» ENTRIES SUPPLIED
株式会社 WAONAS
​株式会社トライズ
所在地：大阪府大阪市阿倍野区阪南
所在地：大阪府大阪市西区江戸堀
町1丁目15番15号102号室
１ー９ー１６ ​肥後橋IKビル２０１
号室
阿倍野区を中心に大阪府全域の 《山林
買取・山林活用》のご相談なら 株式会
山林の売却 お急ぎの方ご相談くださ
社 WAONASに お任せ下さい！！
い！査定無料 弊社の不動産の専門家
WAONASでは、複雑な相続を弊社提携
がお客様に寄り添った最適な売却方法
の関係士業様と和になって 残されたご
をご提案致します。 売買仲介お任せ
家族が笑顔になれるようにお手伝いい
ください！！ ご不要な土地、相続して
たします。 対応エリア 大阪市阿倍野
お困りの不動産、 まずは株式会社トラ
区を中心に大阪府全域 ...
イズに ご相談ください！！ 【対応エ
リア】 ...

» DIRECTIONS
Reproduce the listing exactly. Every line stays as it is.

» EXPECTED OUTPUT
株式会社 WAONAS
​株式会社トライズ
所在地：大阪府大阪市阿倍野区阪南
所在地：大阪府大阪市西区江戸堀
町1丁目15番15号102号室
１ー９ー１６ ​肥後橋IKビル２０１
号室
阿倍野区を中心に大阪府全域の 《山林
買取・山林活用》のご相談なら 株式会
山林の売却 お急ぎの方ご相談くださ
社 WAONASに お任せ下さい！！
い！査定無料 弊社の不動産の専門家
WAONASでは、複雑な相続を弊社提携
がお客様に寄り添った最適な売却方法
の関係士業様と和になって 残されたご
をご提案致します。 売買仲介お任せ
家族が笑顔になれるようにお手伝いい
ください！！ ご不要な土地、相続して
たします。 対応エリア 大阪市阿倍野
お困りの不動産、 まずは株式会社トラ
区を中心に大阪府全域 ...
イズに ご相談ください！！ 【対応エ
リア】 ...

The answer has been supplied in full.